### TASK STATEMENT
Write out exactly what each line says, starting with the first line below and ending on the one with "Tempo de leitura".

Stored data
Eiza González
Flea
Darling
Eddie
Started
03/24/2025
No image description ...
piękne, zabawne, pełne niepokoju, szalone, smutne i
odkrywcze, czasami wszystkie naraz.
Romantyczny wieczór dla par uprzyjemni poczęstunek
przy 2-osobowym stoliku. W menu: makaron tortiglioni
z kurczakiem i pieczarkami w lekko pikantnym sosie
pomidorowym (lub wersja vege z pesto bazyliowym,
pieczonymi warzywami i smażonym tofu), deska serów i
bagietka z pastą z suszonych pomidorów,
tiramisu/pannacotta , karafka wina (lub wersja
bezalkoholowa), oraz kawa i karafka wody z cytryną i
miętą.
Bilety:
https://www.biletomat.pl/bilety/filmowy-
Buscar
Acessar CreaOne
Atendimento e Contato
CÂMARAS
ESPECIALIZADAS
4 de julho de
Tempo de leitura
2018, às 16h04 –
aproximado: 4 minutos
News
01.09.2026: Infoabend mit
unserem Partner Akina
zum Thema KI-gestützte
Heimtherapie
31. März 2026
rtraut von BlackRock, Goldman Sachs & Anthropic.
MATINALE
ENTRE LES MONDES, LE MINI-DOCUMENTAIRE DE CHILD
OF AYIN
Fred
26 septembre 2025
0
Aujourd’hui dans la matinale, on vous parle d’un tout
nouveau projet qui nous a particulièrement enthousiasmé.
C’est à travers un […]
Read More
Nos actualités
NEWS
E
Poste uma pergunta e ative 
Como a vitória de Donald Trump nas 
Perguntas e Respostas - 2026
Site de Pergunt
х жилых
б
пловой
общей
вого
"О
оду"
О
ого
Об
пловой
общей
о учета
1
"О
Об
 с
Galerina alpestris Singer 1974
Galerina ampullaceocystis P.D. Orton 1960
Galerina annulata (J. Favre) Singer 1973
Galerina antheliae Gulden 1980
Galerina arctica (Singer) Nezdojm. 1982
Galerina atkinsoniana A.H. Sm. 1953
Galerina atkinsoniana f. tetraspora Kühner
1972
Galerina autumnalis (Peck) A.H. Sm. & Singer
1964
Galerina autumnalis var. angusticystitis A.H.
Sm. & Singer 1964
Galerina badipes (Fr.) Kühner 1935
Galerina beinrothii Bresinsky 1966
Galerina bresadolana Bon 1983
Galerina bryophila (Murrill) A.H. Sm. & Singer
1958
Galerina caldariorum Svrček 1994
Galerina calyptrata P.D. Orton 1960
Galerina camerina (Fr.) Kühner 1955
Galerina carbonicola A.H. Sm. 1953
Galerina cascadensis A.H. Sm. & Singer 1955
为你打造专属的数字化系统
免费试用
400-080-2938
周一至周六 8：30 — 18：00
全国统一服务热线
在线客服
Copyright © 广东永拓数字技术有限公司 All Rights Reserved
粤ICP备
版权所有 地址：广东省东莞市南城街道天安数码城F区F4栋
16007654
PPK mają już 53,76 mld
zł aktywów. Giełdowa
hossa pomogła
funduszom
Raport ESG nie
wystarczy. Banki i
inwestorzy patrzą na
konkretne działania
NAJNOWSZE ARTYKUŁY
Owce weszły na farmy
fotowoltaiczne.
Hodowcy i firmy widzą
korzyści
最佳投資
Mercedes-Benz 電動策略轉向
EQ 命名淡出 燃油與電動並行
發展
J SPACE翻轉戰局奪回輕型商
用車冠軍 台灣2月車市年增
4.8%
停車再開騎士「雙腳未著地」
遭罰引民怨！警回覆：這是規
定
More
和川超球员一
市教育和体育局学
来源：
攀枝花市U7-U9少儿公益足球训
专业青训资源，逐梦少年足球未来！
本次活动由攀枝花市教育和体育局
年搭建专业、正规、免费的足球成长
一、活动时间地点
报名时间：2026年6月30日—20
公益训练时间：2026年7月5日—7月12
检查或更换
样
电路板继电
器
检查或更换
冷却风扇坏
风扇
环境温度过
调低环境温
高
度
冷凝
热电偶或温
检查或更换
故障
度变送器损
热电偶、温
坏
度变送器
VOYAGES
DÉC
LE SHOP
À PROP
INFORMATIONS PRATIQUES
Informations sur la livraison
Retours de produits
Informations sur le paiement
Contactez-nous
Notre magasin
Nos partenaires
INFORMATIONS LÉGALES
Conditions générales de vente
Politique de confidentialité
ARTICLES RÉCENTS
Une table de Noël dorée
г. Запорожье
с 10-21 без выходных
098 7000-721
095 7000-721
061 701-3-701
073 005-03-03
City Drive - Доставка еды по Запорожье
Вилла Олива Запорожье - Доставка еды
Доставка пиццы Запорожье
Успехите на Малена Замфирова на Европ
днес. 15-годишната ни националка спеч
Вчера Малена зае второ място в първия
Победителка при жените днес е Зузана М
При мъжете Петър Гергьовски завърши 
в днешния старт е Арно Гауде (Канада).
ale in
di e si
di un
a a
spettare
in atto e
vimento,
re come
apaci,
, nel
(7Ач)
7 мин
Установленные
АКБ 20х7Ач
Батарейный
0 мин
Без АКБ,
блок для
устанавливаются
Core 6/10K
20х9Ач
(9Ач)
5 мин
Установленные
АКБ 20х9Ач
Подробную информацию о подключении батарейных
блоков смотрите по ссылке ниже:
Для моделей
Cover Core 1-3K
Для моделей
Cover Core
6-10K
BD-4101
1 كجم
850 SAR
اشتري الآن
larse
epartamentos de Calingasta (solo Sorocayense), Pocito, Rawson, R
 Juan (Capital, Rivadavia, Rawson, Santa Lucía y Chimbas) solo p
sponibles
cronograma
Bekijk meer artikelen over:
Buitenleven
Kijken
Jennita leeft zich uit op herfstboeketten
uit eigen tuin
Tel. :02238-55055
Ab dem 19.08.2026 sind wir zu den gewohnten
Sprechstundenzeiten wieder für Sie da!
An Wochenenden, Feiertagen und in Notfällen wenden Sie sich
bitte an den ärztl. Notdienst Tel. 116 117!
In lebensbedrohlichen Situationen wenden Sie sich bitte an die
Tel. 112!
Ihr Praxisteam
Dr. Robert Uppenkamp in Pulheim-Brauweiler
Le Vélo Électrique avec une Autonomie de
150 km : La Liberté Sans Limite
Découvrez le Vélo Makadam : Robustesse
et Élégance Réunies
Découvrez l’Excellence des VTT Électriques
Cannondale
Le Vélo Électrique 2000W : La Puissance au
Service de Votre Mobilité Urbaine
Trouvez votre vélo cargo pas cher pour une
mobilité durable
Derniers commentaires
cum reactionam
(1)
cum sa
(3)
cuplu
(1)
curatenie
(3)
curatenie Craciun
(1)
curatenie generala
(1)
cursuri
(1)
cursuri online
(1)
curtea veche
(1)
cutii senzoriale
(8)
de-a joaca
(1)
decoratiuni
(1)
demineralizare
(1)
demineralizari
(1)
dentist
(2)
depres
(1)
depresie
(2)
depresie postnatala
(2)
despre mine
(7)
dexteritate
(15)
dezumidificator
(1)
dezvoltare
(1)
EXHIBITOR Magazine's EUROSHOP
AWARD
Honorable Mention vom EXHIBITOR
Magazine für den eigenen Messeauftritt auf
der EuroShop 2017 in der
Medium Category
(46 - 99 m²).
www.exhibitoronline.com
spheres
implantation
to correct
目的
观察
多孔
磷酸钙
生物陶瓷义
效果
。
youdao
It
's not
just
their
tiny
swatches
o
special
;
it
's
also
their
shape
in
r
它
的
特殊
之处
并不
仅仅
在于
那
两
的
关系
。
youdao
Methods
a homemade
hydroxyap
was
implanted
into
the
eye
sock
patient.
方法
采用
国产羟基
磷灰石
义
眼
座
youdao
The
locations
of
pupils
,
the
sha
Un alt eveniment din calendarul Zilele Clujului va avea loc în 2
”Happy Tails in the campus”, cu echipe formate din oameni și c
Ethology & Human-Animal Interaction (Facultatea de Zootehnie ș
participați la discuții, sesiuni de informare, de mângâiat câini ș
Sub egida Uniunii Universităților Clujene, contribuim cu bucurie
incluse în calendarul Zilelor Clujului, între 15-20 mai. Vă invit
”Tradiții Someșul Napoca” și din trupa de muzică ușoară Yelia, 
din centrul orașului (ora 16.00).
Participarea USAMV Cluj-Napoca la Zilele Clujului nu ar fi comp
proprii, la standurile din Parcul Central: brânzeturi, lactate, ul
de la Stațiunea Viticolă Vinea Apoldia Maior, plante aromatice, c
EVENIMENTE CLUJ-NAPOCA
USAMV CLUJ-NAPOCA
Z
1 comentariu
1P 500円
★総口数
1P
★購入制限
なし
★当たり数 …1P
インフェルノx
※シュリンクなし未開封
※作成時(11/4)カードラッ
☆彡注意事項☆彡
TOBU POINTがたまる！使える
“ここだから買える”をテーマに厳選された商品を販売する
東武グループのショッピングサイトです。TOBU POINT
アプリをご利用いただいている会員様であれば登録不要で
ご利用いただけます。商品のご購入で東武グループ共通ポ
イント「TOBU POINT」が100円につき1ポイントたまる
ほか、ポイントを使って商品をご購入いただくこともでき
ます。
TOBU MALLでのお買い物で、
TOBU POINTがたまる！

### EXERCISE ANSWER
Eiza González
Flea
Darling
Eddie
Started
03/24/2025
No image description ...
piękne, zabawne, pełne niepokoju, szalone, smutne i
odkrywcze, czasami wszystkie naraz.
Romantyczny wieczór dla par uprzyjemni poczęstunek
przy 2-osobowym stoliku. W menu: makaron tortiglioni
z kurczakiem i pieczarkami w lekko pikantnym sosie
pomidorowym (lub wersja vege z pesto bazyliowym,
pieczonymi warzywami i smażonym tofu), deska serów i
bagietka z pastą z suszonych pomidorów,
tiramisu/pannacotta , karafka wina (lub wersja
bezalkoholowa), oraz kawa i karafka wody z cytryną i
miętą.
Bilety:
https://www.biletomat.pl/bilety/filmowy-
Buscar
Acessar CreaOne
Atendimento e Contato
CÂMARAS
ESPECIALIZADAS
4 de julho de
Tempo de leitura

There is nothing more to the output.